■ Source document
....
2008-02-04 Thread Robin Hill
On Mon Feb 04, 2008 at 05:06:09AM -0600, Moshe Yudkowsky wrote:

 Robin, thanks for the explanation. I have a further question.

 Robin Hill wrote:

 Once the file system is mounted then hdX,Y maps according to the
 device.map file (which may actually bear no resemblance to the drive
 order at boot - I've had issues with this before).  At boot time it maps
 to the BIOS boot order though, and (in my experience anyway) hd0 will
 always map to the drive the BIOS is booting from.

 At the time that I use grub to write to the MBR, hd2,1 is /dev/sdc1. 
 Therefore, I don't quite understand why this would not work:

 grub EOF
 root(hd2,1)
 setup(hd2)
 EOF

 This would seem to be a command to have the MBR on hd2 written to use the 
 boot on hd2,1. It's valid when written. Are you saying that it's a command 
 for the MBR on /dev/sdc to find the data on (hd2,1), the location of which 
 might change at any time? That's... a  very strange way to write the tool. 
 I thought it would be a command for the MBR on hd2 (sdc) to look at hd2,1 
 (sdc1) to find its data, regardless of the boot order that caused sdc to be 
 the boot disk.

This is exactly what it does, yes - the hdX,Y are mapped by GRUB into
BIOS disk interfaces (0x80 being the first, 0x81 the second and so on)
....
■ Available data
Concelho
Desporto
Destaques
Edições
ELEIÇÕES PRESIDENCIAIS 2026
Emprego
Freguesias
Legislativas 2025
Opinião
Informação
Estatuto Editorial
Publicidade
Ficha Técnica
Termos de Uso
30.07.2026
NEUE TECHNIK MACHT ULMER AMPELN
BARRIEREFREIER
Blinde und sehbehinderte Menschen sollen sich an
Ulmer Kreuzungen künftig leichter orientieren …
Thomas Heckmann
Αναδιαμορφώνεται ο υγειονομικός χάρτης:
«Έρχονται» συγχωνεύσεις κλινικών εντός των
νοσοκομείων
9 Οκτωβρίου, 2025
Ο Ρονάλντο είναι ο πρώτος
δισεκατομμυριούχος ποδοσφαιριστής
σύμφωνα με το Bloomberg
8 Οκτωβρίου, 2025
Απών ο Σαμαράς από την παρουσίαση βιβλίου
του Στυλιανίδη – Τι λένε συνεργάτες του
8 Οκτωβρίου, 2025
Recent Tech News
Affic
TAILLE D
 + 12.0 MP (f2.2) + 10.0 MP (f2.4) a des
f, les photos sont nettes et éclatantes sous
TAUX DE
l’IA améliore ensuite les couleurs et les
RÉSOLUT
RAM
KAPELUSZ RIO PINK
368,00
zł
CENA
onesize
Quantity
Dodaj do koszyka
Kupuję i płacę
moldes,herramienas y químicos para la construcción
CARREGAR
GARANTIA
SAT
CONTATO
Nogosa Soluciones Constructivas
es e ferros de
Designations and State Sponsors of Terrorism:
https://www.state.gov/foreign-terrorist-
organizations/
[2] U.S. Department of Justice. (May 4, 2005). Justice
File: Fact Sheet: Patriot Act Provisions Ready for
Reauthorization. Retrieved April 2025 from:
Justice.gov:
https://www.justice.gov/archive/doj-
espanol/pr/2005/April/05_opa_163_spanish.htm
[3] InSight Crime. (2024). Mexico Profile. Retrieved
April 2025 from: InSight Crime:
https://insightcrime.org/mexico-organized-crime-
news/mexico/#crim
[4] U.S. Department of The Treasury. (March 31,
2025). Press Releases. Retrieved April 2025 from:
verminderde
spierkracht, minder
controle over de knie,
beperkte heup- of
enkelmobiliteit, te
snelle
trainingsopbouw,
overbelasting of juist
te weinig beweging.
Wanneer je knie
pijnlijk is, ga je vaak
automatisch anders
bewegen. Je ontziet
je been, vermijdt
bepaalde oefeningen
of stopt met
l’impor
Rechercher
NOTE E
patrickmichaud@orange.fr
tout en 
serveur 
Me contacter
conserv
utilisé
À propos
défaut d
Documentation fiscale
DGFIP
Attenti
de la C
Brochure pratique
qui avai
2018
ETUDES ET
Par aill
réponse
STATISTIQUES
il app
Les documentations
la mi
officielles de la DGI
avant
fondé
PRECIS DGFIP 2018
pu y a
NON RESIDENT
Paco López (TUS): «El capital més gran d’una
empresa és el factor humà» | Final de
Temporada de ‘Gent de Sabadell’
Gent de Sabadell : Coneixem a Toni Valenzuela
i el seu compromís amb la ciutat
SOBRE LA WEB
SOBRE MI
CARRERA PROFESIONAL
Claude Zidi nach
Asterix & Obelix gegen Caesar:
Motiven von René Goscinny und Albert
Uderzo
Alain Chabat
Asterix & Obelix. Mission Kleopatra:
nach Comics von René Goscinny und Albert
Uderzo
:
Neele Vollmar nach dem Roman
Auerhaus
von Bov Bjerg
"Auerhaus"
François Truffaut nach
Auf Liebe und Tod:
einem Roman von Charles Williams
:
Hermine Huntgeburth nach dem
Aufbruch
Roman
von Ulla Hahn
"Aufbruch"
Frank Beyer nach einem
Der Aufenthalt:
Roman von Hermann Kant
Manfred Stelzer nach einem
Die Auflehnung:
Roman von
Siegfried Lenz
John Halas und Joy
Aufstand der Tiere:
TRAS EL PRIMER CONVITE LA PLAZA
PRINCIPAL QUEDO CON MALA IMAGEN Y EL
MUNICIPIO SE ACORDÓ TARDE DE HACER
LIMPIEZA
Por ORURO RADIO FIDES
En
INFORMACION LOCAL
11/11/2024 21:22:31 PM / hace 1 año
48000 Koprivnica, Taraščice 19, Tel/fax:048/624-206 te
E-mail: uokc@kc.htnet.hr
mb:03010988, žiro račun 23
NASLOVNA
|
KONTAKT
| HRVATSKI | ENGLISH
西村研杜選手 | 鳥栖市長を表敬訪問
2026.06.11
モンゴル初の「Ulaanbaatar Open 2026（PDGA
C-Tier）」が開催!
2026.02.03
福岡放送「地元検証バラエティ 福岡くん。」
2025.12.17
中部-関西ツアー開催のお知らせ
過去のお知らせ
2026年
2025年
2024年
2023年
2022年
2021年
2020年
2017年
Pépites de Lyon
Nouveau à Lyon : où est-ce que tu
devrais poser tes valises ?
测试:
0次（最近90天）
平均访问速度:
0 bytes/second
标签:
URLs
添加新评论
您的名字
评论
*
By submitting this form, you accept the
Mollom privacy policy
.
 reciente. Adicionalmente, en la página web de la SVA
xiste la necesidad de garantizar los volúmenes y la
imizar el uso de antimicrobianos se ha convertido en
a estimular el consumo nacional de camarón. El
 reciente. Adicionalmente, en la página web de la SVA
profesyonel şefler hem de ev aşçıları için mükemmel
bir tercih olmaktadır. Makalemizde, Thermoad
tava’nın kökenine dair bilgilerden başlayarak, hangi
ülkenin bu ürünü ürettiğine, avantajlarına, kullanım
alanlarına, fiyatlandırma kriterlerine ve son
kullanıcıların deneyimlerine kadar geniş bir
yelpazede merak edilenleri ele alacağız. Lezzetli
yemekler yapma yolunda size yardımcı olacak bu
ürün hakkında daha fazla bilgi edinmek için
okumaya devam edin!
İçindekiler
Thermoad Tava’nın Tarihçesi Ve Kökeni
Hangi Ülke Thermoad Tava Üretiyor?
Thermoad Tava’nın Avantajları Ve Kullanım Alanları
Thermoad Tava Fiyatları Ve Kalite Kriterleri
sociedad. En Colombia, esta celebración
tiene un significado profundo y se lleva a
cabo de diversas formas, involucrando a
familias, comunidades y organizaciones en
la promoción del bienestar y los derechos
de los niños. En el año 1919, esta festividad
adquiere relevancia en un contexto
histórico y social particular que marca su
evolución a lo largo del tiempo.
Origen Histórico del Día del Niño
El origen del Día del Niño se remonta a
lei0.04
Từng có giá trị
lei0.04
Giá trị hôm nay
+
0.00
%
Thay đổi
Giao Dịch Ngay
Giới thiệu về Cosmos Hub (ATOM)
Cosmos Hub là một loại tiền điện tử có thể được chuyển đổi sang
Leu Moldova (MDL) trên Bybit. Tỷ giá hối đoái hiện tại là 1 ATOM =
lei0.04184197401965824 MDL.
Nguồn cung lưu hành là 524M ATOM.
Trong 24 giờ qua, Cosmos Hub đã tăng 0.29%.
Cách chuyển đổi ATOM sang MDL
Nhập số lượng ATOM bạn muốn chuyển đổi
....
■ Complete the following
• A. Using the GRUB thread, decide whether each statement agrees with it. Answer yes or no and quote the deciding words. (i) Once the file system is mounted, hdX,Y maps according to the device.map file. (ii) At boot time, hd0 maps to the last drive in the BIOS order. (iii) In GRUB's mapping to BIOS disk interfaces, 0x81 is the first.
• B. Retype the part of the GRUB thread starting at "2008-02-04 Thread Robin" and ending at "hd2,1 is /dev/sdc1.".
• C. According to the GRUB thread, what is hd2,1 when Moshe Yudkowsky uses grub to write to the MBR?

■ Problem solutions
• A.
(i) Yes: "Once the file system is mounted then hdX,Y maps according to the device.map file"
(ii) No: "hd0 will always map to the drive the BIOS is booting from"
(iii) No: "0x80 being the first, 0x81 the second"

• B.
2008-02-04 Thread Robin Hill
On Mon Feb 04, 2008 at 05:06:09AM -0600, Moshe Yudkowsky wrote:

 Robin, thanks for the explanation. I have a further question.

 Robin Hill wrote:

 Once the file system is mounted then hdX,Y maps according to the
 device.map file (which may actually bear no resemblance to the drive
 order at boot - I've had issues with this before).  At boot time it maps
 to the BIOS boot order though, and (in my experience anyway) hd0 will
 always map to the drive the BIOS is booting from.

 At the time that I use grub to write to the MBR, hd2,1 is /dev/sdc1.

• C. It is /dev/sdc1.